Secondo l’ex premier si deve procedere con chi ci sta, perché “l’unanimità è antidemocratica” e lo stallo deve essere superato con le “maggioranza qualificate”, come è stato fatto con l’euro. “Orban non vuole l’esercito europeo? Stia fuori” ha detto ancora Prodi. Certo, non si potrà fare un esercito “in cui uno comanda e l’altro paga”, come la Francia che ha le testate atomiche e il diritto di veto all’Onu e la Germania che non ha né le une né l’altro, ma un budget di spese per la difesa doppio rispetto a quello francese. Prodi ha anche avuto parole dure per il “cinismo” di Trump nei confronti di Zelensky. “Lui e il suo vicepresidente come Gianni e Pinotto” ha sottolineato l’ex leader dell’Ulivo.

L’esercito comune sarebbe, dunque, il migliore strumento per “garantire la nostra sicurezza – dice ancora Prodi – con spese limitate e nella tutela dei diritti maturati e delle conquiste democratiche”. E se fosse stato al posto di Von der Leyen, ha osservato l’ex premier, “sarei partito dalle difesa comune” e non dal riarmo, ma “siamo onesti: questo è un passo che può spingere alla difesa comune”. Quella in cui “c’è un comando comune a cui tutti partecipano. Capisco che ci voglia tempo, ma nei prossimi giorni mi aspetto più politica e meno armi”.

I riformisti, contrari alla linea Schlein, guardano a Gentiloni e Guerini

Insomma, il dibattito all’interno del Partito democratico – per non parlare dell’intero schieramento di centrosinistra, dove le posizioni si diversificano ulteriormente – è più vivo che mai. Dentro il principale partito di opposizione, la linea della segretaria Schlein, contraria in principio, spinge l’ala riformista – incarnata da Alessandro Alfieri – a guardare alle correnti più moderate, che virano al centro: a Paolo Gentiloni e a Lorenzo Guerini (ex ministro della Difesa, tra l’altro, e presidente del Copasir). In una posizione scomoda si è messo il capo della minoranza, Stefano Bonaccini, che (pur facendo riferimento ai riformisti) ha ribadito il concetto espresso da Schlein, sul no al riarmo.
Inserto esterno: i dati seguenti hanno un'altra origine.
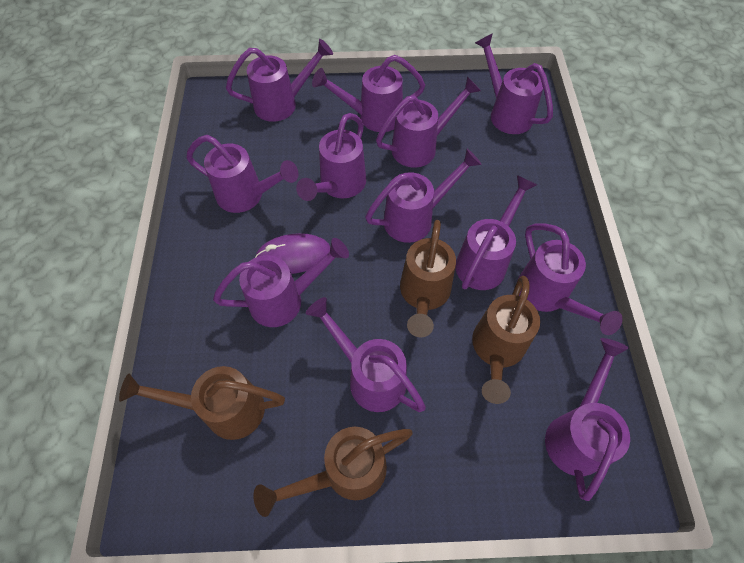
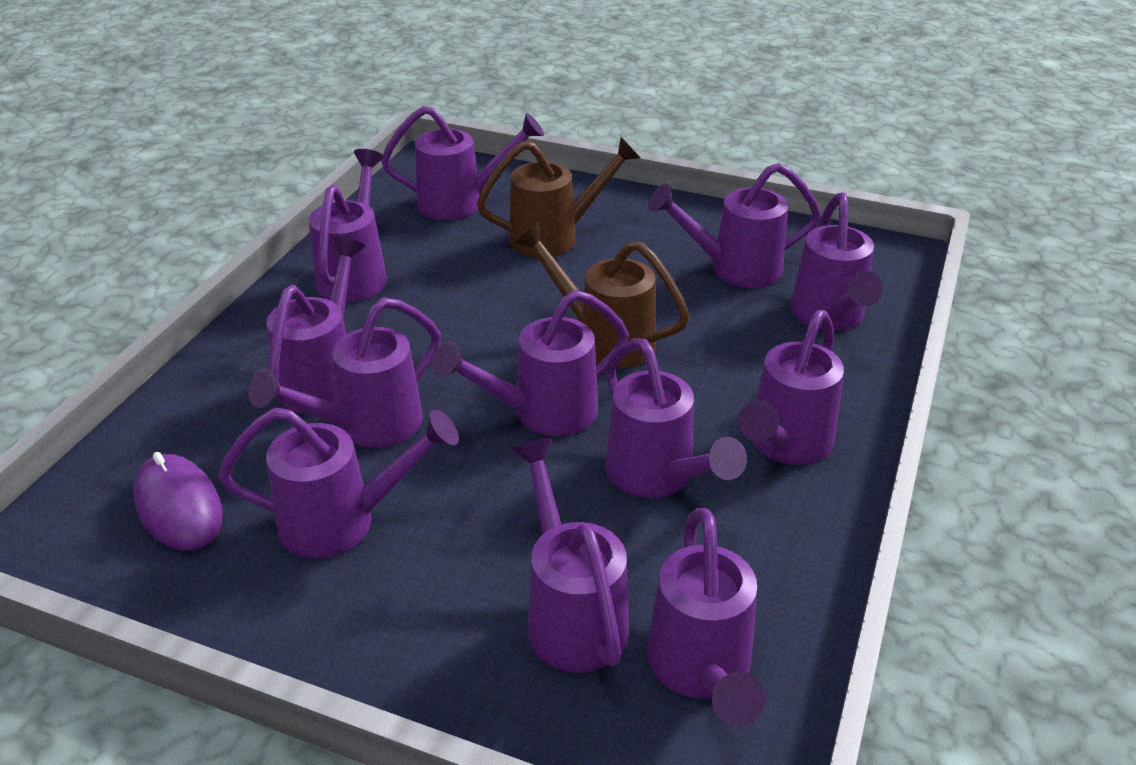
brown watering can: [119,366,285,440] [253,427,413,517] [400,220,456,338] [472,276,540,404] = 4 -> [477,137,640,258] [514,222,690,369] = 2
Schlein: “Sul no al riarmo insisteremo. Il Pd è plurale ma poi si decide”

Sulla posizione a proposito del riarmo europeo, del resto, la segretaria era stata chiara venerdì scorso, quando aveva rilanciato la sua guida del Pd in alcune interviste. Quanto alle sensibilità diverse all’interno del Partito democratico, Elly Schlein ha ribadito in un’intervista al Corriere della Sera che “siamo un partito plurale, è normale discutere. Poi però la posizione che ha assunto il Pd con il suo organo ufficiale è quella e quella è stata votata senza voti contrari o astenuti. È importante discutere ma è importante anche decidere”.

In più, va ricordato, la leader dem ha una visione diversa da altri suoi colleghi socialisti in Europa, come Sanchez in Spagna e il Partito socialista francese. “Sicuramente noi italiani siamo i più critici e riteniamo che la strada proposta da Von der Leyen non sia quella che serve all’Ue: noi vogliamo una difesa comune, non il riarmo dei 27 Paesi. Quel piano non prevede investimenti comuni” spiega Schlein, proponendo flessibilità per incentivare la spesa nazionale. “Ma se non condizioni gli investimenti a progetti comuni non c’è nessun passo avanti” e adesso “continueremo a insistere, sperando di trovare altre convergenze con i socialisti”.

“La nostra proposta – ha spiegato ancora la leader del Pd – è quella di un Next Generation da 800 miliardi l’anno sui capitoli sociali, industriali, ambientali e digitali e anche sulla difesa comune. Le priorità devono essere quelle sociali indicate ai tempi del Covid, serve un piano europeo che anticipi l’impatto dei dazi di Trump. E lo stesso coraggio di allora” ha osservato la segretaria, ribadendo che “non è normale non sapere che posizione Meloni ha portato ai tavoli di Parigi, Londra e Bruxelles. Le abbiamo chiesto di venire in Parlamento a spiegarcela, non è venuta. Il problema è che il governo ha […] posizioni diverse: Tajani dice sì alle proposte di Von der Leyen sul riarmo, Salvini è contrario e [… Meloni] non vuole contraddire Trump per ragioni ideologiche, e così relega l’Italia ai margini di una discussione in cui potrebbe essere protagonista. Siamo già passati dalla relazione privilegiata con Washington al ruolo di vassalla di un piano per disgregare l’Ue”.